# Excerpt to read
-*-
In a landmark decision aimed at enhancing the well-being of the elderly, the Union government has approved a free health insurance cover of ₹5 lakh for all citizens aged 70 and above. This monumental move is part of the government’s flagship Ayushman Bharat Pradhan Mantri Jan Arogya Yojana (AB PMJAY), ensuring that India’s senior citizens receive much-needed healthcare coverage at no cost.

Ayushman Bharat Yojana
Ayushman Bharat Yojana

This initiative is set to benefit 6 crore senior citizens across 4.5 crore families, providing crucial healthcare support to the elderly population, many of whom face rising medical expenses. The free health cover, worth ₹5 lakh per year, will be on a family basis and is aimed at ensuring that senior citizens have access to essential healthcare services without the financial burden.

A Lifeline for Senior Citizens

The approved health coverage will operate on a top-up basis. For families already covered under the Ayushman Bharat Scheme, the senior citizens above 70 years will receive an additional cover of ₹5 lakh, specifically reserved for their use. This coverage is exclusive to the individual above 70 and does not need to be shared with other family members who are younger.

This initiative is open to all senior citizens, irrespective of their socio-economic status, making it a truly inclusive scheme. Additionally, senior citizens who are already receiving benefits from other public health insurance schemes can choose to either continue with their current plan or opt into Ayushman Bharat PMJAY for this top-up benefit.

A Promise Fulfilled

This announcement comes as a fulfillment of Prime Minister Narendra Modi’s promise made during the run-up to the general elections. The PM had committed to improving the health infrastructure and making healthcare more accessible for all, particularly the vulnerable elderly population.

The decision underscores the government’s focus on providing healthcare security to senior citizens, who often face age-related health challenges and are more susceptible to chronic illnesses. By introducing this free health insurance cover, the government aims to alleviate financial stress on families and offer peace of mind to the elderly, knowing they can access medical care without worrying about high costs.
-*-
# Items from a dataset
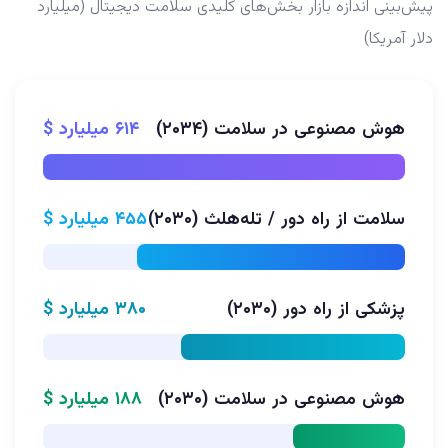
پیش‌بینی اندازه بازار بخش‌های کلیدی سلامت دیجیتال (میلیارد
دلار آمریکا)
هوش مصنوعی در سلامت (۲۰۳۴)
۶۱۴ میلیارد $
سلامت از راه دور / تله‌هلث (۲۰۳۰)
۴۵۵ میلیارد $
پزشکی از راه دور (۲۰۳۰)
۳۸۰ میلیارد $
هوش مصنوعی در سلامت (۲۰۳۰)
۱۸۸ میلیارد $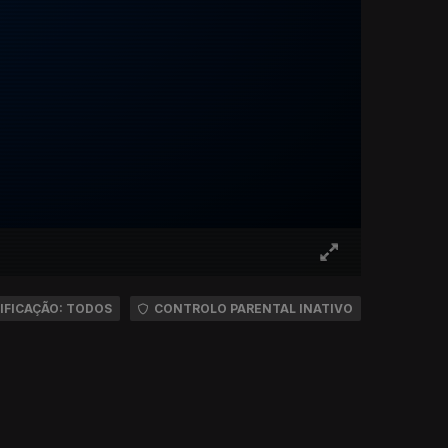
IFICAÇÃO: TODOS
CONTROLO PARENTAL INATIVO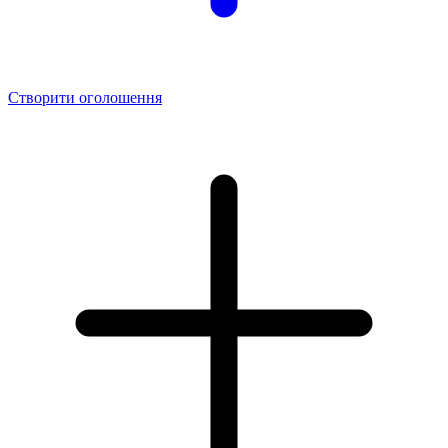
Створити оголошення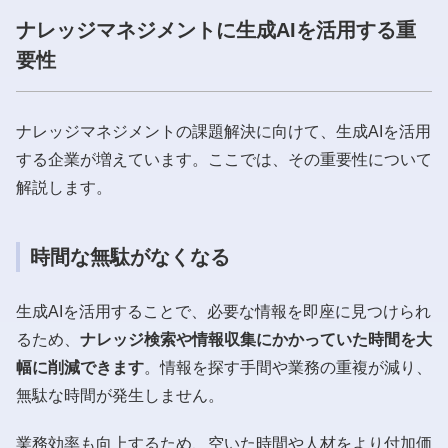
ナレッジマネジメントに生成AIを活用する重
要性
ナレッジマネジメントの課題解決に向けて、生成AIを活用
する企業が増えています。ここでは、その重要性について
解説します。
時間な無駄がなくなる
生成AIを活用することで、必要な情報を即座に見つけられ
るため、
ナレッジ検索や情報収集にかかっていた時間を大
幅に削減できます
。情報を探す手間や業務の重複が減り、
無駄な時間が発生しません。
業務効率も向上するため、空いた時間や人材をより付加価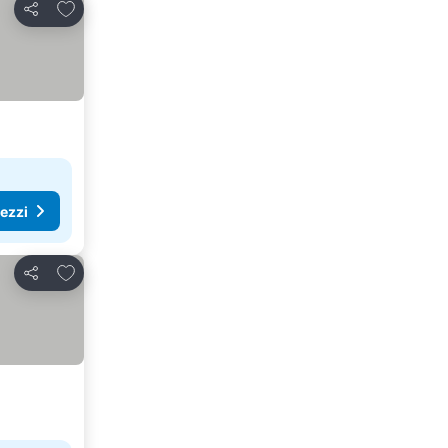
Aggiungi ai preferiti
Condividi
rezzi
Aggiungi ai preferiti
Condividi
-*-
# Tasks to complete
1) From the article on health cover for senior citizens, write out the part that opens with the words containing "This initiative is set" and closes with "who are younger.".
2) Recast the paragraph of the article on health cover for senior citizens that begins "The approved health coverage will operate on a top-up basis" as a short bulleted list, keeping its main facts.
3) Carry on the article on health cover for senior citizens from the point where it stops.
The items have no role here.

# Expected results
1)
This initiative is set to benefit 6 crore senior citizens across 4.5 crore families, providing crucial healthcare support to the elderly population, many of whom face rising medical expenses. The free health cover, worth ₹5 lakh per year, will be on a family basis and is aimed at ensuring that senior citizens have access to essential healthcare services without the financial burden.

A Lifeline for Senior Citizens

The approved health coverage will operate on a top-up basis. For families already covered under the Ayushman Bharat Scheme, the senior citizens above 70 years will receive an additional cover of ₹5 lakh, specifically reserved for their use. This coverage is exclusive to the individual above 70 and does not need to be shared with other family members who are younger.

2)
- The coverage works on a top-up basis.
- Senior citizens above 70 in families already under the Ayushman Bharat Scheme get an additional ₹5 lakh cover reserved for them.
- This cover belongs only to the person above 70 and is not shared with younger family members.

3)
A Step Toward Universal Healthcare

The Ayushman Bharat PMJAY scheme has already been lauded as one of the world’s largest public health insurance initiatives. With this latest addition, the scheme continues to set benchmarks in providing healthcare access to the most vulnerable sections of society. The new health coverage for senior citizens further strengthens the government’s vision of “Health for All”, ensuring that no one is left behind, regardless of age or financial background.

What Does This Mean for You?

Families with senior citizens above the age of 70 can now rest assured that their loved ones are protected under the Ayushman Bharat scheme, with no additional cost. The scheme offers:

  • Free health insurance coverage of ₹5 lakh per year, reserved exclusively for individuals above 70 years of age.
  • Top-up cover for families already enrolled in the Ayushman Bharat scheme, ensuring more comprehensive healthcare for the elderly.
  • Access to public and private healthcare facilities across the country, ensuring that senior citizens can receive timely and quality medical treatment.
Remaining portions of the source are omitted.